First off I would have to tell them it was Marco all along and that would've been death for me. Even now with them knowing it's killing me. They have their minds set on taking him down to protect me and them, but thats literally impossible.

Sometimes I wonder if I could save them by simply turning myself over but then I remember Marco is insane and that wouldn't work. Also I have no intention of being some self sacrificial hero.

"I accept blame for that, I should've told you, but you have to think about that from my perspective. Marco is my abuser. I can barely stomach the fact that he knows where I am now!" I say throwing my arms up in the air. I'm begging them with my eyes to understand. This man scares the shit out of me no matter how strong I seem.
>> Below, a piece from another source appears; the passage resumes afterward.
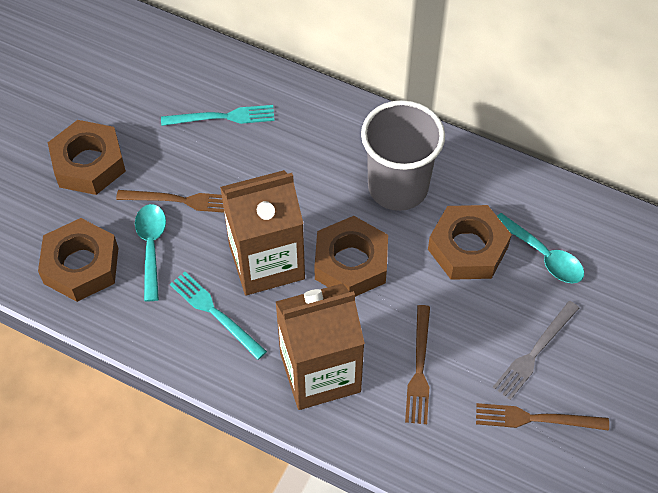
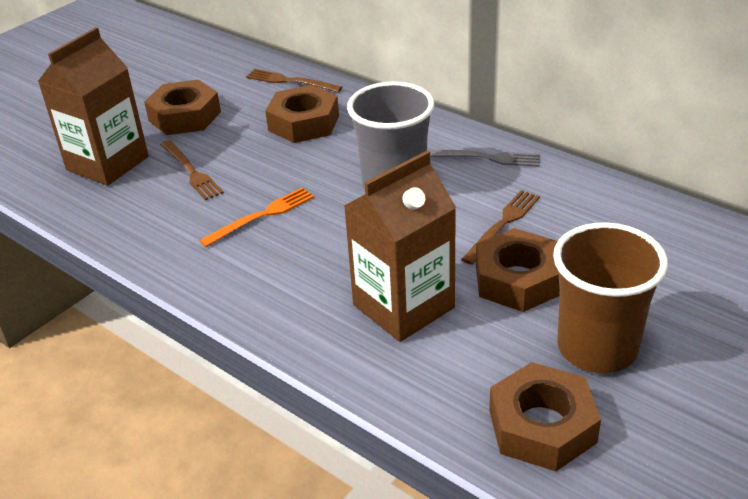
brown cup: 0 -> 1
orange fork: 0 -> 1
turquoise fork: 2 -> 0
turquoise spoon: 2 -> 0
Maybe it's because I was fourteen when it all went down or maybe it's because I gave literally every part of myself to him.

At some point amongst my captivity I genuinely let myself believe I chose it and loved him. I was so far gone mentally that I gave in completly. To the devil himself.

Onyx lets out a breath. "We get it Lilah, just no more secrets ok?"

I suck in a breath. I have so many secrets that I refuse to share with anyone. There are some parts of my life especially the parts with Marco that I can't tell them.

They think they want to know but they don't. Casey was the only one who knew everything and she promised me she would take it to the grave and I guess she did.

I remember the day I told her all that shit. The look on her face, the shock, the disgust, the horror, the...pity.

I can't have them look at me like that.